The study protocol was approved by the Ethics Committee of the Area Vasta Romagna, Cesena, Italy, in July, 2008. The first patient was included in Ravenna on September 16, 2008, with the other centres following gradually. Thus, we aim to include the last patient in the autumn of 2009 and complete 1-year follow-up in the autumn of 2010.
Study organisation
MAR-Tyn is a prospective randomised multicentre trial involving seven centres, four in Italy and one each in Switzerland, Germany, and The Netherlands. The leading centre is in Ravenna, Italy, while the location of the Data Management Centre of the study is in the Mario Negri Centre, Milan, Italy. The principal investigator, the steering committee, all investigators, the independent critical events committee, QCA CoreLab, Data and Monitoring Centres are listed in Appendix A.

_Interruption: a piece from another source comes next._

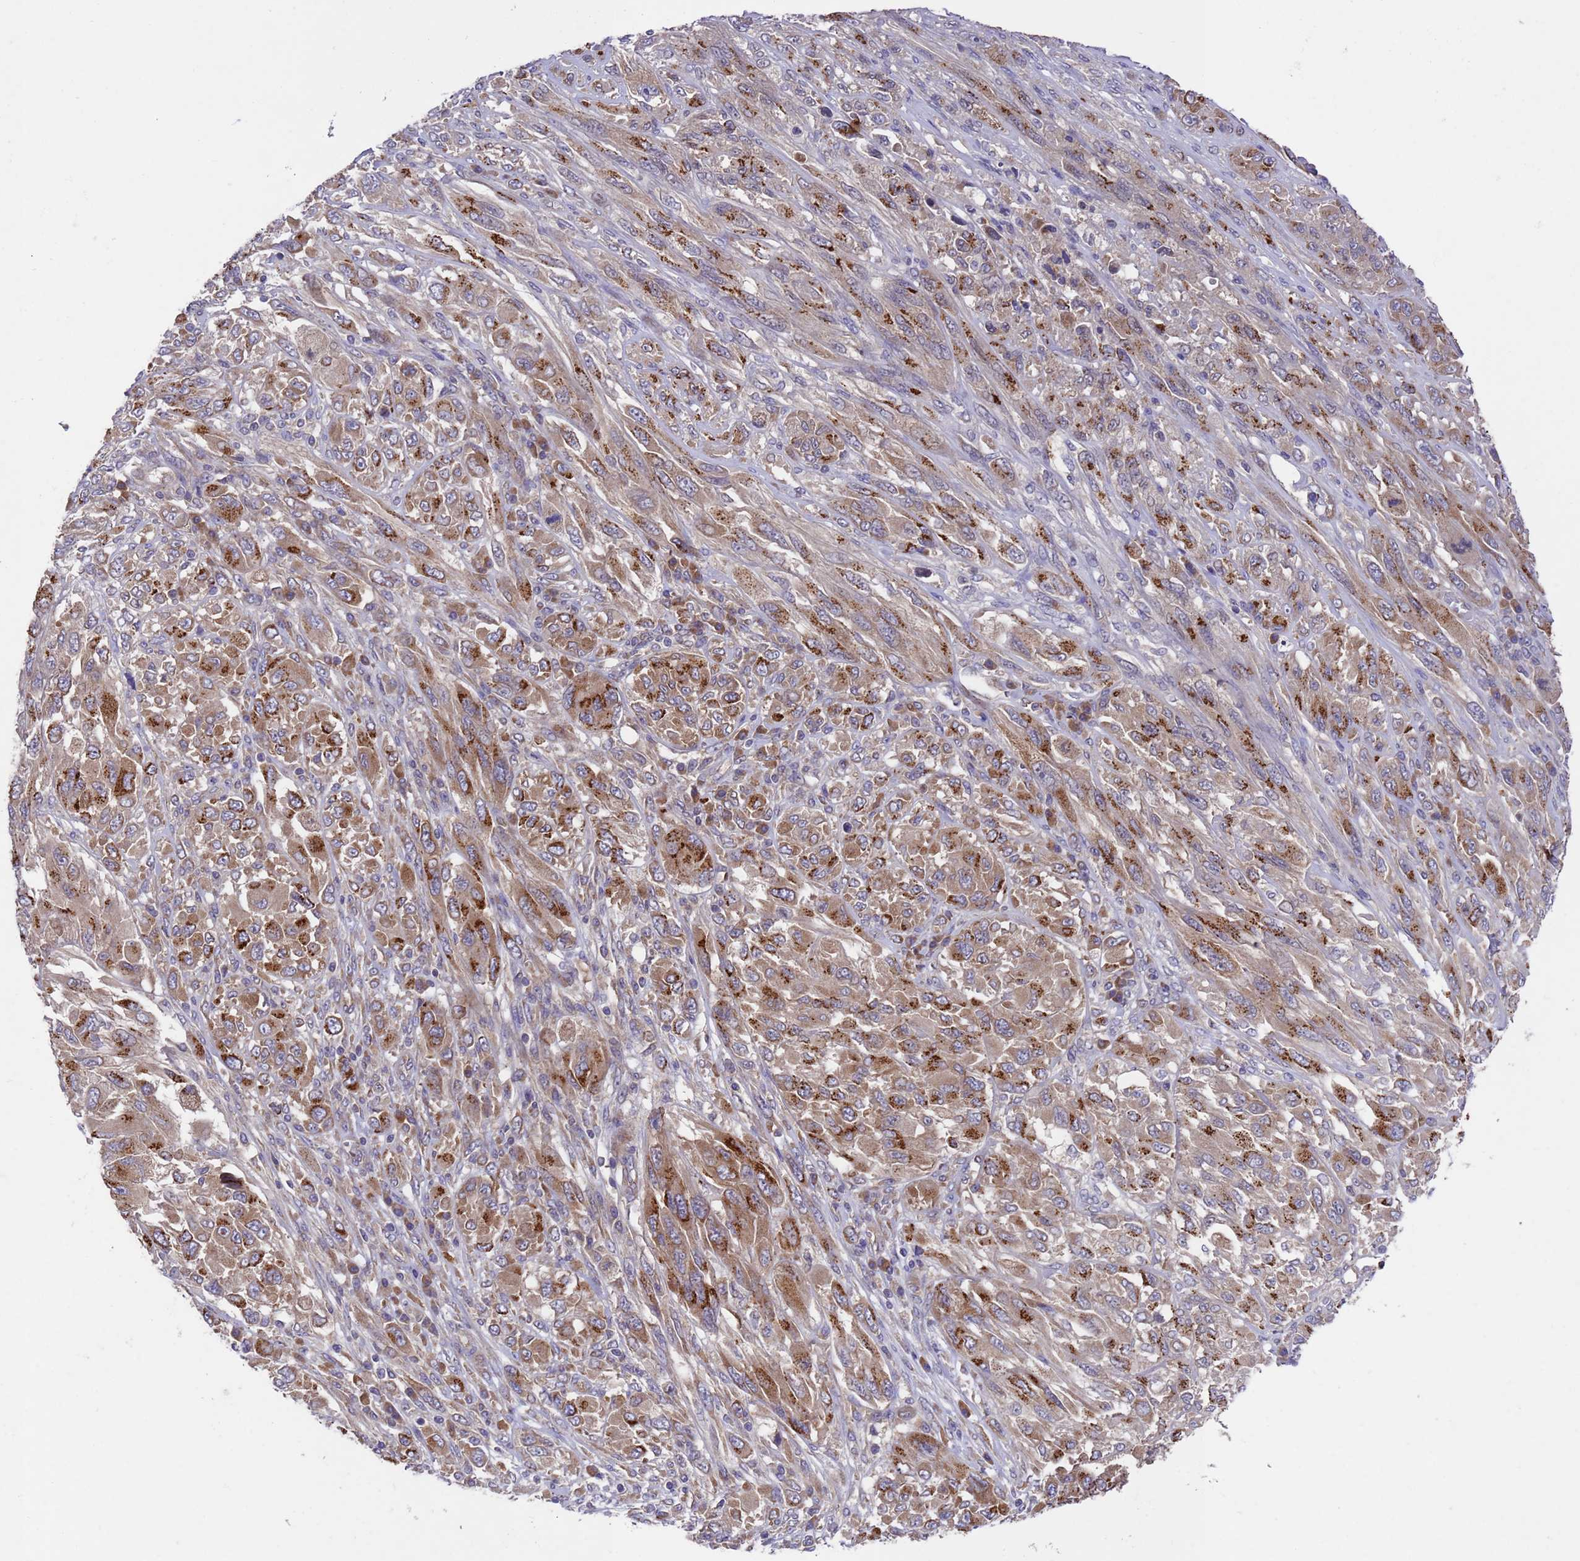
{"staining": {"intensity": "moderate", "quantity": ">75%", "location": "cytoplasmic/membranous"}, "tissue": "melanoma", "cell_type": "Tumor cells", "image_type": "cancer", "snomed": [{"axis": "morphology", "description": "Malignant melanoma, NOS"}, {"axis": "topography", "description": "Skin"}], "caption": "Tumor cells show medium levels of moderate cytoplasmic/membranous positivity in approximately >75% of cells in human malignant melanoma.", "gene": "DCAF12L2", "patient": {"sex": "female", "age": 91}}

The study is supported by International Biomedical Systems, Trieste, Italy. Of note, the company had no role whatsoever in the design or protocol of this study nor will it be involved in the analysis or interpretation of the results.
Ethics
The study protocol was approved first by the Ethics Committee of the Area Vasta Romagna of Cesena, Italy, and was consecutively submitted to the ethics committees of all participating centres for approval. All patients have to sign a written informed consent form for participation in this trial. The trial is performed according to the Helsinki agreements19. The trial has been registered in the International Standard Randomised Controlled Trial Number Register (NCT00637104).
Discussion
DES reduce restenosis and related clinical events during the first year after stent implantation,6,12-16 however the longerterm overall clinical benefit seems less clear owing to the rare but clinically relevant problem of late events related to very late stent thrombosis. One of the major determinants of ST is thought to be incomplete re-endothelialisation caused by the specific drug and/or the non- resorbable polymer coating of the stent surface. At the same time newer stent designs, alloys and specifically designed coatings are developed with the intention to combine effective restenosis prevention with a complete recovery of normal endothelial tissue at the site of stent implantation11. The latter is aiming at a protective effect against stent thrombosis. MAR-Tyn stent shows high biocompatibility and strong adhesion of TiN to the metal alloy9, and is particularly effective in producing a complete and rapid stent coverage in pre-clinical studies10. The MAR-Tyn stent has the potential to demonstrate the possibility of achieving reduced neointimal response together with a complete re-endothelialisation of stent in man. Evaluation of two endpoints, specifically the 6-month in-stent LL and 12-month clinical events, and comparison with the results in the control group of the cobalt-chromium Vision stent as well as the use of OCT in a subgroup of patients will help to verify the expected advantages of this novel stent in man. If confirmed, the MAR-Tyn stent might provide a safe alternative to currently available DES.
Appendix A
Steering Committee: A. Kastrati,(Chairman), E. Camenzind, A. Branzi, E. Mangieri
Principal investigator: M Balducelli, Ravenna, Italy
Site Monitoring: Pharma Part AG, Thalwil -Switzerland
Data Management: Istituto di Ricerche Farmacologiche “Mario Negri” Dipartimento di Ricerca Cardiovascolare (Cardiovascular Research Department) Milano, Italy
QCA Core Lab: Rome Heart Research S.r.l , F. Prati Rome Italy
Data and Safety Monitoring Board: G. Biondi Zoccai, M.Viecca, J. Moreu
Centres/investigators: M. Balducelli, MD, Ospedale S. Maria delle Croci, Ravenna, Italy; A. Bortone, MD, Policlinico Universitario, Bari, Italy; G. Di Sciascio, MD, Campus Biomedico, Rome, Italy; A. Colombo, MD, Ospedale S. Raffaele, Milan, Italy; T. Moccetti, MD, Cardiocentro Ticino, Lugano, Switzerland; J. Waltenberger, MD, CARIM, Maastricht, The Netherlands; C. Hehrlein, MD, Universitaetsklinikum, Freiburg, Germany.